Having written potent biographies about Malaysian and Singapore leaders such as Ismail Abdul Rahman, the Deputy Prime Minister of Malaysia who died in 1973, Goh Keng Swee, the economic architect and one of the founding fathers of the Republic of Singapore, and Lim Kit Siang, the unwavering opposition leader of Malaysia, Ooi Kee Beng now tells the story of Lee Hau-Shik, based on the latter’s extensive private papers housed at ISEAS Library, Singapore.
Born in Hong Kong to a highly prominent family at a time when the Qing Dynasty was falling, Hau-Shik received degrees in Law and Economics in Cambridge and became a successful tin miner in British Malaya and an influential member of Kuala Lumpur’s colonial society. After the Second World War, his influence in elite circles in China, Britain and Malaya allowed him to play a key role in the gaining of independence for Malaysia. He was one of the founders of the Malayan Chinese Association, and served as the country’s first Minister of Finance.
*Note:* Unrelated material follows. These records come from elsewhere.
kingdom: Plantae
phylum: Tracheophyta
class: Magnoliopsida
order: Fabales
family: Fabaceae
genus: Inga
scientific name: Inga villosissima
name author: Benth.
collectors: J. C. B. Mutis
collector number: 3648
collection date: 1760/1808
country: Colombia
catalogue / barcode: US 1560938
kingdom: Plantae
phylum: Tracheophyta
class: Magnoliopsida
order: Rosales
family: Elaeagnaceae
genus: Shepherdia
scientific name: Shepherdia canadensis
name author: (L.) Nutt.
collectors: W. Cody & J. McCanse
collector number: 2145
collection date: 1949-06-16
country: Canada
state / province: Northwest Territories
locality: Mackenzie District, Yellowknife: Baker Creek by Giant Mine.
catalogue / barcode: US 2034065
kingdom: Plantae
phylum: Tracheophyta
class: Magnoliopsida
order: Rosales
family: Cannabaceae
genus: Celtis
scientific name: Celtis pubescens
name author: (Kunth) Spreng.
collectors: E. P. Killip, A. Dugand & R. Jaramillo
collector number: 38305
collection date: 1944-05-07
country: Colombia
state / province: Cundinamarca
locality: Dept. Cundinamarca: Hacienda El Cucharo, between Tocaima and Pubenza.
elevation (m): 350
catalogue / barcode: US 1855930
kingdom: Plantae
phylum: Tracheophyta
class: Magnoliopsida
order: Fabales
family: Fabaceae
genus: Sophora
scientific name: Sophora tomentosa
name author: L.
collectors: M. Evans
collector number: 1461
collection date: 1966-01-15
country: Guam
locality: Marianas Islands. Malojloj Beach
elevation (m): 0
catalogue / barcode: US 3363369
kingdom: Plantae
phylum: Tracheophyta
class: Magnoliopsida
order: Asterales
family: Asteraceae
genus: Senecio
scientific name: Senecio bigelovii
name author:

"Ooi Kee Beng’s new book on H.S. Lee provides a remarkable picture of an “unlikely politician” who made major contributions to the formation of the early Malayan state. It adds another dimension of study to the formidable task of nation building in a multi-communal society and is an excellent follow-up to his widely praised study of Tun Ismail as the “reluctant politician'." — Wang Gungwu, National University of Singapore
Ooi Kee Beng is executive director of Penang Institute.